Mitigating Spurious Correlations in Patch-wise Tumor Classification on High-Resolution Multimodal Images

TL;DR

This work investigates spurious correlations in patch-wise binary tumor classification on high-resolution multimodal images. It identifies tissue-size as a spurious cue that correlates with patch labels and discretizes this attribute into a binary spurious feature.
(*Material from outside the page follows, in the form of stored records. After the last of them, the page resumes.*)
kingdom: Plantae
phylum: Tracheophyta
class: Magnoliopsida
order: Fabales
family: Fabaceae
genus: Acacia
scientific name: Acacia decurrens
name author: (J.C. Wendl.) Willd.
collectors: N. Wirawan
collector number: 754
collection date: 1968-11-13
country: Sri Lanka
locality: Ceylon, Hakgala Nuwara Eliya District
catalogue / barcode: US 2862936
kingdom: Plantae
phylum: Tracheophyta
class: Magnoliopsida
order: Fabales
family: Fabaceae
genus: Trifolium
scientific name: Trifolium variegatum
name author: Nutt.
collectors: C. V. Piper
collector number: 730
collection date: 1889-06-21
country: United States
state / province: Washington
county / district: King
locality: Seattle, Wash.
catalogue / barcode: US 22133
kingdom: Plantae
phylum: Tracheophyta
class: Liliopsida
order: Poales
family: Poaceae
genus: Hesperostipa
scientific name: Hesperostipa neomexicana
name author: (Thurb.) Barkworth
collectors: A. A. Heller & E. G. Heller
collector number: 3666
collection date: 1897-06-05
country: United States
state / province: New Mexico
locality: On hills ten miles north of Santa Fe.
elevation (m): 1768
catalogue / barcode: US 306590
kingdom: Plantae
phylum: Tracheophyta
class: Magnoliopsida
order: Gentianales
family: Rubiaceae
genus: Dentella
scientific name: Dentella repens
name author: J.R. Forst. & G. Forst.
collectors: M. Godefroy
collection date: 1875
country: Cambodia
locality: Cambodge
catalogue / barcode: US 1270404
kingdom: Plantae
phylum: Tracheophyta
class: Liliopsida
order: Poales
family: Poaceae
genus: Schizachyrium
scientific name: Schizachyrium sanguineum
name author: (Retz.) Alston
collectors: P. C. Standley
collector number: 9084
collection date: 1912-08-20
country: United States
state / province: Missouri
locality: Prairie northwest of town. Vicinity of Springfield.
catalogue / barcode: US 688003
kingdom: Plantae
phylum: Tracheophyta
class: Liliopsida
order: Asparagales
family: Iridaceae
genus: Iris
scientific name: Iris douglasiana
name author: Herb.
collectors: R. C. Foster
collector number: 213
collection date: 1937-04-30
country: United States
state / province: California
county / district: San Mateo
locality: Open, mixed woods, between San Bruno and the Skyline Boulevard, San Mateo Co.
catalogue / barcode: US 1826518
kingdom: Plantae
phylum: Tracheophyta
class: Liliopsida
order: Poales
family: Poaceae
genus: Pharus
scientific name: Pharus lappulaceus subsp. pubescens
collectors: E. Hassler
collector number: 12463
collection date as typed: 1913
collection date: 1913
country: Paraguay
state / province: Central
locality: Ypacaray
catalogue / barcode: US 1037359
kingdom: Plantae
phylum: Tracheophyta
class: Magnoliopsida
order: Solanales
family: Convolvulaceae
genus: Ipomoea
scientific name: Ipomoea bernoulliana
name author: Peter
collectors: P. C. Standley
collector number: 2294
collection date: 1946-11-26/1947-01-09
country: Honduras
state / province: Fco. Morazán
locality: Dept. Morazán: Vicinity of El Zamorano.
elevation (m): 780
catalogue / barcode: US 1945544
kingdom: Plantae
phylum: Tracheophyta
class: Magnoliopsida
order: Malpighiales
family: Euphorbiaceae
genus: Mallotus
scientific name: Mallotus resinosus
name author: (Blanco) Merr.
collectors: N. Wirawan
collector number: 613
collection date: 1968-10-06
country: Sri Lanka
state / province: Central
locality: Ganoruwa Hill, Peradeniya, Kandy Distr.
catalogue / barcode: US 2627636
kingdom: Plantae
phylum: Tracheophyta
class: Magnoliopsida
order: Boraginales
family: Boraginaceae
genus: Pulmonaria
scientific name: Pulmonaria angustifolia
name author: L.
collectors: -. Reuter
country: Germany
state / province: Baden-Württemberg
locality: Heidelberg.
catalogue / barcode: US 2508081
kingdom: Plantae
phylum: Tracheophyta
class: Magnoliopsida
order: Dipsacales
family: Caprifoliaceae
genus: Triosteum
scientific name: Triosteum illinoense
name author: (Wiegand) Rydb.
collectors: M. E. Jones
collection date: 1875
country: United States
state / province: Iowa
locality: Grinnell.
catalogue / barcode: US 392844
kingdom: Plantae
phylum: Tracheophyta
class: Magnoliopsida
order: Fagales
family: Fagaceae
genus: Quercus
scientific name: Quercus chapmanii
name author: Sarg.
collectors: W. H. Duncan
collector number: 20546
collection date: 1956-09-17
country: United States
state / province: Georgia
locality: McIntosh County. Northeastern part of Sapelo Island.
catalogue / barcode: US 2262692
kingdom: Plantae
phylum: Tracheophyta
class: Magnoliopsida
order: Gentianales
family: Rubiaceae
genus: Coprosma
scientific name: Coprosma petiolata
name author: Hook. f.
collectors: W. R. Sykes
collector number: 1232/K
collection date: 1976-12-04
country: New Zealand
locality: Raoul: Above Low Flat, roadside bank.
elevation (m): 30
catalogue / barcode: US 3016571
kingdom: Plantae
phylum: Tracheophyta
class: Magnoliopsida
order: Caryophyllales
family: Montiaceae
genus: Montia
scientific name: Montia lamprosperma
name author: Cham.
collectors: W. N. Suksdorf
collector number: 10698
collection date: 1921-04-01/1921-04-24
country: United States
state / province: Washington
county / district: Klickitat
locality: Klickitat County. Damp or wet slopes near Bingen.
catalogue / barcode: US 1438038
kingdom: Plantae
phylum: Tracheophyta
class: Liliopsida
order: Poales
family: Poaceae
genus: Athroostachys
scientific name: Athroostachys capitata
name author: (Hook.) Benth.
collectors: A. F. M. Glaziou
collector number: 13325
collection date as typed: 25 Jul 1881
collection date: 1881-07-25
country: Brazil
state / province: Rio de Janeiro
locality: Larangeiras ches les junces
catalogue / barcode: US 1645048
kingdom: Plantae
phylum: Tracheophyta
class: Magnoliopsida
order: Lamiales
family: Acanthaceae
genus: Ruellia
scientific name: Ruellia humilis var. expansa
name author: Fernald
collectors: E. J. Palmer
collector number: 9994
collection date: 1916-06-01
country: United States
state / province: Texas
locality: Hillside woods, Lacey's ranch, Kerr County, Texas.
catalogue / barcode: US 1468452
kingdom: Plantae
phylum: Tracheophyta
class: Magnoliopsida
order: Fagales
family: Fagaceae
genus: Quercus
The authors apply GERNE, a gradient extrapolation debiasing method, to maximize worst-group accuracy and demonstrate about a 7% WGA improvement over ERM across two tissue-size thresholds, enhancing performance on minority cases such as small tissue tumor patches. The findings highlight the importance of spurious-correlation aware learning in patch-based analysis and suggest that debiasing strategies can substantially improve robustness in practical diagnostic tasks. The approach has potential applicability to other high-resolution domains where patch-wise decisions are common, such as remote sensing and materials inspection.

Abstract

Patch-wise multi-label classification provides an efficient alternative to full pixel-wise segmentation on high-resolution images, particularly when the objective is to determine the presence or absence of target objects within a patch rather than their precise spatial extent. This formulation substantially reduces annotation cost, simplifies training, and allows flexible patch sizing aligned with the desired level of decision granularity. In this work, we focus on a special case, patch-wise binary classification, applied to the detection of a single class of interest (tumor) on high-resolution multimodal nonlinear microscopy images. We show that, although this simplified formulation enables efficient model development, it can introduce spurious correlations between patch composition and labels: tumor patches tend to contain larger tissue regions, whereas non-tumor patches often consist mostly of background with small tissue areas. We further quantify the bias in model predictions caused by this spurious correlation, and propose to use a debiasing strategy to mitigate its effect. Specifically, we apply GERNE, a debiasing method that can be adapted to maximize worst-group accuracy (WGA). Our results show an improvement in WGA by approximately 7% compared to ERM for two different thresholds used to binarize the spurious feature. This enhancement boosts model performance on critical minority cases, such as tumor patches with small tissues and non-tumor patches with large tissues, and underscores the importance of spurious correlation-aware learning in patch-wise classification problems.

Figures (1)

• Figure 1: Illustration of the patch-wise classification pipeline and the emergence of spurious correlations between patch composition and binary labels. Top row: A high-resolution multimodal nonlinear image (left) sourced from dataset is divided into fixed-size patches to fit the neural network input. The corresponding pixel-wise segmentation mask is shown in the center (red: tumor tissue; black: non-tumor regions, including healthy tissue and background). The binarized patch-wise labels are shown on the right, where each patch is assigned a positive label (red) if it contains at least one tumor pixel, and a negative label (black) otherwise. Bottom row: Histogram-based analysis (on the test set of the dataset under study dataset) of patch composition reveals strong correlations between tissue size and patch labels. The estimated conditional distributions of $p(r_{P_k}^{\mathrm{tumor}} \mid y_k = 1)$, $p(r_{P_k}^{\mathrm{tumor\text{-}tissue}} \mid y_k = 1)$, and $p(r_{P_k}^{\mathrm{tissue}} \mid y_k = 0)$ are shown from left to right as normalized histograms. Tumor patches tend to contain larger tissue regions, whereas non-tumor patches are dominated by background with minimal tissue. These correlations may introduce shortcuts for ERM-trained models, causing models to rely on non-causal features such as overall tissue size. To verify whether these spurious correlations are exploited by the model, we trained a standard ERM-based binary classifier and overlaid, for each distribution, the proportion of correct (green) and incorrect (red) predictions. The resulting pattern confirms that models can rely on non-causal cues such as overall tissue size, underscoring the need for debiasing strategies in patch-based learning frameworks.